Every homomorphism $A_n\to S_n$ extends to an endomorphism of $S_n$ for $n\geq 5$

Question

Let $n\geq 5$, $S_n$ the symmetric group on $n$ letters and $A_n$ the corresponding alternating group.

I want to show that every homomorphism $g:A_n\to S_n$ extends to an endomorphism $\tilde{g}:S_n\to S_n$ compatible with the inclusion $i:A_n\to A_n$, i.e. $\tilde{g}\circ i=g$.

Since, for $n\geq 5$ the group $A_n$ is simple, $g$ must be injective or trivial, so let us focus on the injective case. Since we need $\tilde{g}\circ i=g$, it follows that $\tilde{g}$ must be injective too. From groupprops I know that for $n\geq 5$ the elements of $End(S_n)$ are one of these three types: automorphisms, trivial, have image of order two.

Therefore, $\tilde{g}$ must be an automorphism. From the same page I know that for $n\neq 6$ we have $Aut(A_n)=Aut(S_n)=S_n$, all of them given by conjugation. Now, since $g$ is an isomorphism onto its image, my first question raises:

1. Are there subgroups of $S_n$ isomorphic to $A_n$ which are not equal to $A_n$ (defined as the subgroup of even permutations)?
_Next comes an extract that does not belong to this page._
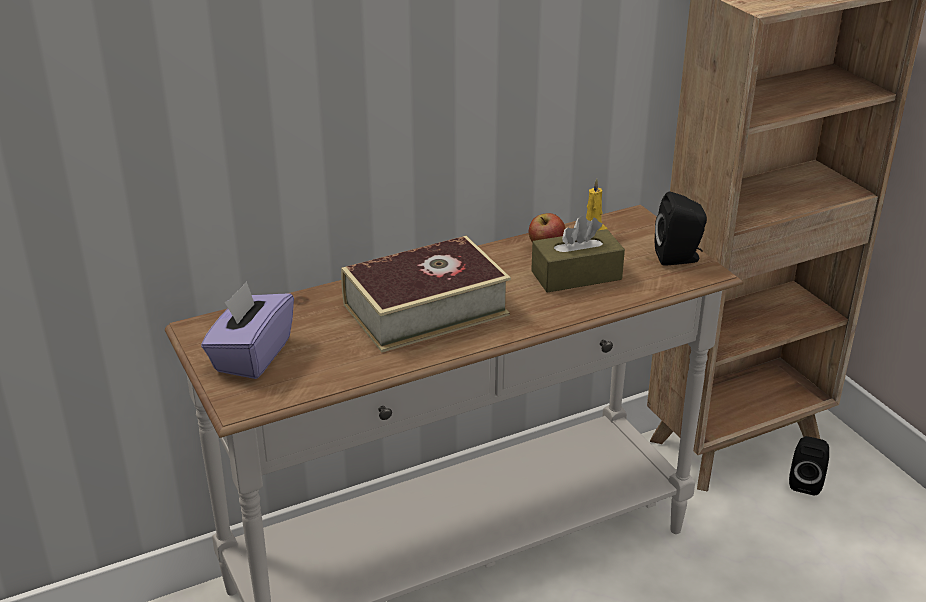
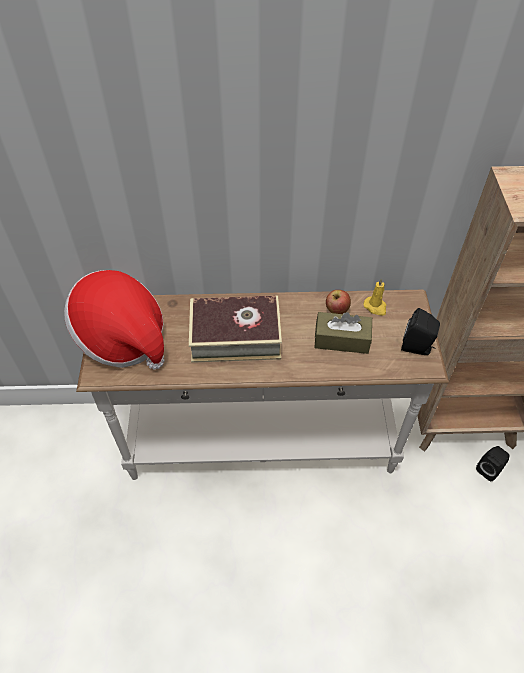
camera: 25 degrees right, 20 degrees up
purple tissue box [201,281,294,379] -> hat [64,270,164,370]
If not, then $g$ is an automorphism of $A_n$, which is given by conjugation by an element of $S_n$ and therefore can be easily extended to all $S_n$.

For the case $n=6$, I haven't been able to find the automorphism structure of $S_n$ and $A_n$, I only know that $S_n< Aut(S_n)=Aut(A_n)$. So my second question is:

2. How can I extend $g$ when $n=6$?

Answer 1

Suppose $H=g(A_n)\ne A_n$ so $H\cap A_n\ne A_n$.

Since $[S_n:H]=2$, $H\trianglelefteq S_n$ and therefore $H\cap A_n\trianglelefteq A_n$ contradicting the fact $A_n$ is simple.

Hence $g$ is an automorphism of $A_n$ and you know the rest.